Universal Credit can provide additional payments for certain lifestyle costs which can cover housing and childcare costs. Additionally, other state benefits can also provide perks for families who are struggling to keep up with the cost of living.
It should be noted that the following guidance mainly concerns people living in England, with there being differing rules in Wales:
Free school meals
“Children in Reception and Years one or two automatically get free school meals. If you have older children you can apply for free school meals if you get certain benefits:
- Universal Credit – if you started your claim for Universal Credit before 1 April 2018 or generally earn less than £7,400 a year after tax, not including benefits.
- Child Tax Credit – but you can’t apply for free meals if your yearly income is £16,190 or more before tax or you’re also entitled to Working Tax Credit
- Working Tax Credit run-on – you might get this for four weeks if you’re no longer eligible for Working Tax Credit
- Income Support
- Income-based Jobseeker’s Allowance
- Income-related Employment and Support Allowance
- Guarantee Credit (part of Pension Credit)
- Asylum Support – if you’ve asked for asylum and you’re waiting for a decision”

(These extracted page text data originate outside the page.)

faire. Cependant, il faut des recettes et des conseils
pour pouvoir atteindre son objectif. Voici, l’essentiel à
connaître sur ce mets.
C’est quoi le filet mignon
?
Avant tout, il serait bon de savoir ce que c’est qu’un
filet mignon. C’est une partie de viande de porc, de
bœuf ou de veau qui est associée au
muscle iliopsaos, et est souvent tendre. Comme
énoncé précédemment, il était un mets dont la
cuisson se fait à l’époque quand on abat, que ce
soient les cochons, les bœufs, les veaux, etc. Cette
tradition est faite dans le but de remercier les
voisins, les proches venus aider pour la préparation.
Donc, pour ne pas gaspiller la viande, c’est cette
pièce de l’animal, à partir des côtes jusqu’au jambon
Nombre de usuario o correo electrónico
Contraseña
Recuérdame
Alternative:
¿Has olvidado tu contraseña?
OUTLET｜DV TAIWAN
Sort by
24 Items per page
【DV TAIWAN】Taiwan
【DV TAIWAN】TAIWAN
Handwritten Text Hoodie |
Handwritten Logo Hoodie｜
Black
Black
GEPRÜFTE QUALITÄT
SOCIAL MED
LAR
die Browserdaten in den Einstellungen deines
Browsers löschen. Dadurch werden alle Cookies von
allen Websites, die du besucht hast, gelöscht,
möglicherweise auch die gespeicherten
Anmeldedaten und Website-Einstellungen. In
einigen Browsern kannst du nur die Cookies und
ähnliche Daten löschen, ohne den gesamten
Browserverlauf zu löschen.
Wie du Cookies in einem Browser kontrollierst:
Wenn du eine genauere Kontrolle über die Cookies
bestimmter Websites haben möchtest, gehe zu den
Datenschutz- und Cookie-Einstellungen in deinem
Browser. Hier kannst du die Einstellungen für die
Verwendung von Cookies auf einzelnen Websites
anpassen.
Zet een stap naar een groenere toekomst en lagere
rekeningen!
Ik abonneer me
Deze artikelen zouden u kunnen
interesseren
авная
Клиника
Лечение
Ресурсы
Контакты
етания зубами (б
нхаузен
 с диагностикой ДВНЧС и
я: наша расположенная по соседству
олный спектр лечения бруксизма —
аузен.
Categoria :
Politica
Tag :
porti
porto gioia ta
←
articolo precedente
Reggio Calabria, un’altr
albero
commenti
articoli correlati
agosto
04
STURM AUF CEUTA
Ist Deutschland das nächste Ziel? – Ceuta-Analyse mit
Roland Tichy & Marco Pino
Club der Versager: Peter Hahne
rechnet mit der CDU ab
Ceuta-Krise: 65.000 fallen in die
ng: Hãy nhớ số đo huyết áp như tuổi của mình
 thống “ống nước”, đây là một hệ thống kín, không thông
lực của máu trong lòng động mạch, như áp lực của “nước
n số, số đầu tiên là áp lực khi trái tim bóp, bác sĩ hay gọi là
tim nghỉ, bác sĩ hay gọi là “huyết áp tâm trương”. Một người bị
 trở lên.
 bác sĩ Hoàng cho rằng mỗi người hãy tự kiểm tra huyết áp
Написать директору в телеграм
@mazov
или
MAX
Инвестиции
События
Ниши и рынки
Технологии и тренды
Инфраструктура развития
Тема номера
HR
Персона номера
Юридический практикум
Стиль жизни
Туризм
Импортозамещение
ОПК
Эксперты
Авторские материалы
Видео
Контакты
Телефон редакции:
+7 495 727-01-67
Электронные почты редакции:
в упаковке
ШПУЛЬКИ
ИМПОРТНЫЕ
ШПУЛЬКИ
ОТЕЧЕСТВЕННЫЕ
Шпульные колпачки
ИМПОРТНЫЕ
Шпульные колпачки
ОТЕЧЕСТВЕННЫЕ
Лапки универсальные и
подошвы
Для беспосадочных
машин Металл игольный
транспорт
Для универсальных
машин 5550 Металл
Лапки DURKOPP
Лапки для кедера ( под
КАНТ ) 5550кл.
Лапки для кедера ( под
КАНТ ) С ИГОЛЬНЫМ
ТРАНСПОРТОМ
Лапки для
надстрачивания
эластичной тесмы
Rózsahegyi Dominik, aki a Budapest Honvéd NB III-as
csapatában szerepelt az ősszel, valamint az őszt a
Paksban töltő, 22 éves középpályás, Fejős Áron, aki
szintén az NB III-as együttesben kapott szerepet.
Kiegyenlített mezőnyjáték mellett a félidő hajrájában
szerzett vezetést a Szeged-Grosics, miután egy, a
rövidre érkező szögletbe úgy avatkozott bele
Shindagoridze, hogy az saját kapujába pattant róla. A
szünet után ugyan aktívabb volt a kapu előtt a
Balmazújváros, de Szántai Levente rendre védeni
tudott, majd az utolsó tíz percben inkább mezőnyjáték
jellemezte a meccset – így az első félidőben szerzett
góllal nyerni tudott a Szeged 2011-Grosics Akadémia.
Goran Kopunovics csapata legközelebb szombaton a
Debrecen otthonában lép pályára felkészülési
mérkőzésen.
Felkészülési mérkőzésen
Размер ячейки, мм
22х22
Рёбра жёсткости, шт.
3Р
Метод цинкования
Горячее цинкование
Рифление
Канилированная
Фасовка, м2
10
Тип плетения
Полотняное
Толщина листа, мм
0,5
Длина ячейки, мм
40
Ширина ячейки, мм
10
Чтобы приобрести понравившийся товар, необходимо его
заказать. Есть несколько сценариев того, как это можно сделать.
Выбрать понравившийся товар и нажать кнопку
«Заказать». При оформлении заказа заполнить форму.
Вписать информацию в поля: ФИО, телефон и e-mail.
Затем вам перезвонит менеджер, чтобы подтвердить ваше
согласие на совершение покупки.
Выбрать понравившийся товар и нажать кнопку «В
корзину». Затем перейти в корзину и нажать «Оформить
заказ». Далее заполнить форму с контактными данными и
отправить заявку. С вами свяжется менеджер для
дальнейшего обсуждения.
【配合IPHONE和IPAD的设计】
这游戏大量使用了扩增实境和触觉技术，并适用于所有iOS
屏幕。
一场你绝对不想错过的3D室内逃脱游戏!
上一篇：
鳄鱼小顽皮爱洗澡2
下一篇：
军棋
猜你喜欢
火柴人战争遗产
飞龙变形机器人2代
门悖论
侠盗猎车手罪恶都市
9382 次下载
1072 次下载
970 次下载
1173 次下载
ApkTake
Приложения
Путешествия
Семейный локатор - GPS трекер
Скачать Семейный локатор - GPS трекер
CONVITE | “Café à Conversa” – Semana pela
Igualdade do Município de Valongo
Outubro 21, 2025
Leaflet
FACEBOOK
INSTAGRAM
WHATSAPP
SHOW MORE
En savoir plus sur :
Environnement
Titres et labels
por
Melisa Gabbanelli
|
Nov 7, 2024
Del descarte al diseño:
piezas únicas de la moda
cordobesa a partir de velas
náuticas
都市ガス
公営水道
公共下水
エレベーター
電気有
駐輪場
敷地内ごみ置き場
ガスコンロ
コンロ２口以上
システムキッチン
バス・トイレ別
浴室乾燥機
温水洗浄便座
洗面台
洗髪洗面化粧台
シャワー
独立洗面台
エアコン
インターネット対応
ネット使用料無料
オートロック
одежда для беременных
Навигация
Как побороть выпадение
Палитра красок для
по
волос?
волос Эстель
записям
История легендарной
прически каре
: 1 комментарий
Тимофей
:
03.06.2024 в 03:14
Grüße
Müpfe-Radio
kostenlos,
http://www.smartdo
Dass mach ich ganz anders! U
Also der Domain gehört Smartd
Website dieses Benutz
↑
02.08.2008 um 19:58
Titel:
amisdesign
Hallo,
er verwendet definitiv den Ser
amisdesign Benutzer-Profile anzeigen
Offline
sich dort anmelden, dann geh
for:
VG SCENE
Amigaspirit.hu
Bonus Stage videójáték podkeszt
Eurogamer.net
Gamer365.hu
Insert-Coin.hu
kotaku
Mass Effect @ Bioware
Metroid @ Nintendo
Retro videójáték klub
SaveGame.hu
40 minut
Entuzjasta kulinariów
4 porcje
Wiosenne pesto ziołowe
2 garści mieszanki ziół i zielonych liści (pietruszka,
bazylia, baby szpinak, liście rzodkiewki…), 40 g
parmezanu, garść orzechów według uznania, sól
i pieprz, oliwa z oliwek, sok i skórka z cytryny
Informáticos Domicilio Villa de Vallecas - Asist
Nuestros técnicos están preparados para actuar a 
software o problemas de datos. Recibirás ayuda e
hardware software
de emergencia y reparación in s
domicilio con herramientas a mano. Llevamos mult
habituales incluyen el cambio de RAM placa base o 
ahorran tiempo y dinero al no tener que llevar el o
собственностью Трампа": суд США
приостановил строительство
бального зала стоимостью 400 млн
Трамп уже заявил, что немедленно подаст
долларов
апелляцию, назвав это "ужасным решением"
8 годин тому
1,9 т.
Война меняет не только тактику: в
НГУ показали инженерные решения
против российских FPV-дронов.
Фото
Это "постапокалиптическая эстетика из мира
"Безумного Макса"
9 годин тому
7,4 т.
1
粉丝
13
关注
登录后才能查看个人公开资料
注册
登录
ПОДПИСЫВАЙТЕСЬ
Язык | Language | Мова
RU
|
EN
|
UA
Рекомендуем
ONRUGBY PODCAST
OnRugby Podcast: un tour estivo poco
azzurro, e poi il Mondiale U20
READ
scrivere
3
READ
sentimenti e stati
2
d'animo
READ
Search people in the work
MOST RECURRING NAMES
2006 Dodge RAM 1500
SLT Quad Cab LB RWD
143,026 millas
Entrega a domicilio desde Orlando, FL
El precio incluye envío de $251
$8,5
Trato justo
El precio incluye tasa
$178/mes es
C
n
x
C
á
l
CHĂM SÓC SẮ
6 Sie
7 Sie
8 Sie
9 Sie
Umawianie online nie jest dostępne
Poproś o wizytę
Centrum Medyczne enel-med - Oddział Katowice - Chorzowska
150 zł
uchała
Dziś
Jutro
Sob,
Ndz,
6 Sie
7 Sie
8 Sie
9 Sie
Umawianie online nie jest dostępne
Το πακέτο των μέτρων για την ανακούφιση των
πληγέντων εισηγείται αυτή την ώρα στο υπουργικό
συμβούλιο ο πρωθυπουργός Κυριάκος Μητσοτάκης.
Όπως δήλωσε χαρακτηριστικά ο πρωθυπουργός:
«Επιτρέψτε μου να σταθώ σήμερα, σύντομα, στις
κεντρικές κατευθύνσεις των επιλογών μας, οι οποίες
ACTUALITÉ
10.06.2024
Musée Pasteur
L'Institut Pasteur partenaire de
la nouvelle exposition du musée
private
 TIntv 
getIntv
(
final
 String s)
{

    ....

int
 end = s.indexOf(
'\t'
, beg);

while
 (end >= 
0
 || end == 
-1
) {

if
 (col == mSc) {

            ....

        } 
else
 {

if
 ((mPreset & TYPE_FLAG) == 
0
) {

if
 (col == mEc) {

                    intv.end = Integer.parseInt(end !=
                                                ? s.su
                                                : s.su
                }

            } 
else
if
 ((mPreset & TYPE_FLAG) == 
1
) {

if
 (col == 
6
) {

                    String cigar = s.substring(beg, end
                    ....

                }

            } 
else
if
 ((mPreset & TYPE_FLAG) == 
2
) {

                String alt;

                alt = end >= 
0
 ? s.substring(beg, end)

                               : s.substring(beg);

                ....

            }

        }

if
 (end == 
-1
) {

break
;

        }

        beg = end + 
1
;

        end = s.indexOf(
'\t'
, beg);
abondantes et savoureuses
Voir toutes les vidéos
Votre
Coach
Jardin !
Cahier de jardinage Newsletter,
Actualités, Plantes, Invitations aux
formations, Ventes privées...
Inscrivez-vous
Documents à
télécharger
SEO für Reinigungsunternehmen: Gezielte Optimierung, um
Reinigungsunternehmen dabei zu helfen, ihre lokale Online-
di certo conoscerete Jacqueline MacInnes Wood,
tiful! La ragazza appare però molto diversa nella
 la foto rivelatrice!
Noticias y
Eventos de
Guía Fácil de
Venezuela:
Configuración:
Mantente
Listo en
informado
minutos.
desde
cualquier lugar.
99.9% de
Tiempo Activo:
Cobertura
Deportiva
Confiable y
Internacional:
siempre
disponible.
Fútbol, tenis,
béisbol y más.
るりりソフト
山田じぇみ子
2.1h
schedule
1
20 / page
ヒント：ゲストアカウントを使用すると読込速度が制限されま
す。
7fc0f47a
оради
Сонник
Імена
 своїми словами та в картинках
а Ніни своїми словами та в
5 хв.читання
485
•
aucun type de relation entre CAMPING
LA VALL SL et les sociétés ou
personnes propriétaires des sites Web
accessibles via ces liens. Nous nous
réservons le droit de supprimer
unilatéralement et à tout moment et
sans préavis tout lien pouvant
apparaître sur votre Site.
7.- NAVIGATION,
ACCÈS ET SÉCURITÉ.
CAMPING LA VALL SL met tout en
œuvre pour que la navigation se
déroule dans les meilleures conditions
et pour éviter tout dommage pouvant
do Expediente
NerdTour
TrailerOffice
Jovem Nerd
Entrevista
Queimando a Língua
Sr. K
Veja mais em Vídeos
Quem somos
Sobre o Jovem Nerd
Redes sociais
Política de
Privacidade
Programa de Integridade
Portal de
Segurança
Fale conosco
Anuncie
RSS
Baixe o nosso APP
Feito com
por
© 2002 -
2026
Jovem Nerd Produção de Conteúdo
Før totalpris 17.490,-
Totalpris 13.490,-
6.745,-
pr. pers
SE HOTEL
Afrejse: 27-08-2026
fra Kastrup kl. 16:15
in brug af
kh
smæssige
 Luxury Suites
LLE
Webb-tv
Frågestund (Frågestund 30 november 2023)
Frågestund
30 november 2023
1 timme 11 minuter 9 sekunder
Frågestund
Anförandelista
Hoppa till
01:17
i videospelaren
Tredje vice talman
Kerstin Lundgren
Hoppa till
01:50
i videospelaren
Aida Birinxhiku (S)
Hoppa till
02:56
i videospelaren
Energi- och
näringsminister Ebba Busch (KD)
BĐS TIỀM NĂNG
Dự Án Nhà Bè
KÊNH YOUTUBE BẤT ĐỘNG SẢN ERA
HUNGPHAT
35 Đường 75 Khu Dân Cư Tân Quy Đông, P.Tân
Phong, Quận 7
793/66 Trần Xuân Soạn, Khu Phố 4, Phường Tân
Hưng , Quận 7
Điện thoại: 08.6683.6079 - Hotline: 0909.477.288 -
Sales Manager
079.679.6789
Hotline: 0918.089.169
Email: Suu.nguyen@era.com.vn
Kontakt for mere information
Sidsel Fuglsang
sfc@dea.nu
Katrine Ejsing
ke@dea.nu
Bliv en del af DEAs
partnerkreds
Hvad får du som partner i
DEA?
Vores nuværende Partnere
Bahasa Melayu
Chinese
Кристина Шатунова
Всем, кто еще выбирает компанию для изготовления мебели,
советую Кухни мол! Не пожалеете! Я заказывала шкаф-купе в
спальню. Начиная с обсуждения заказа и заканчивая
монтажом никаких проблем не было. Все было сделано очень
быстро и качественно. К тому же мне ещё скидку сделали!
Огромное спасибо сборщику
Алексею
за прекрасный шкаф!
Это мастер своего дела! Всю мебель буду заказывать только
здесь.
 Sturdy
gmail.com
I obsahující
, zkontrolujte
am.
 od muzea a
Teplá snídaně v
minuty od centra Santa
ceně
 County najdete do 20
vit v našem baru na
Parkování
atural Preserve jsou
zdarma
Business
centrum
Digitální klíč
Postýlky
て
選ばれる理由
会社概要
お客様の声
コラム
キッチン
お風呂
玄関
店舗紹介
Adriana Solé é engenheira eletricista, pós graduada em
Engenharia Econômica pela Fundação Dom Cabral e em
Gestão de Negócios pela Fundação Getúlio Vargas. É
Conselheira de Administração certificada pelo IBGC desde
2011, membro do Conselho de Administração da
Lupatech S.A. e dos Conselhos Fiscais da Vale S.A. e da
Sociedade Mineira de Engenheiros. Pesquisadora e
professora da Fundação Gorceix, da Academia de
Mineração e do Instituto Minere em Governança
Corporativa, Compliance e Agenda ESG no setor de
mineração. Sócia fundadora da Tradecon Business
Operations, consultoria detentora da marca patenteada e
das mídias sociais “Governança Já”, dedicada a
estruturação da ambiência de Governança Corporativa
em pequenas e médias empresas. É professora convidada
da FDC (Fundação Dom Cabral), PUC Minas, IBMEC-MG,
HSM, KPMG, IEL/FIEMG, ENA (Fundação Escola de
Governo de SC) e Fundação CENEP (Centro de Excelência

Help with activity costs and school uniforms
“If you’re on a low income, your local education authority might help you with some other costs, such as uniforms or musical instrument lessons.
“You’re probably on a low income if you get means-tested benefits such Universal Credit, tax credit or Income Support, Housing Benefit, Employment Support Allowance or JobSeeker’s Allowance.
“If you’re not sure, you can ask staff at your local education authority.
“There may also be local charitable schemes to help with school uniforms, it’s worth checking with the school to see if it knows of any.
“Schools can sometimes also advise on finding secondhand uniforms.”
Disability living allowance
“This is extra money to help with everyday costs if your child is under 16 and disabled or has a health condition. You can get between £23.60 and £151.40 a week, and it isn’t means tested, so how much you earn doesn’t impact how much you can get.”
Carrying on learning after year 11?
“If your child is staying in education after year 11, you must tell HMRC’s Child Benefit Office if you want to continue receiving child benefit and any extra support for children within means-tested benefits.
“When your child turns 16, HMRC will send you a letter asking whether your child will stay in education or training. You must reply to this letter to keep getting Child Benefit.”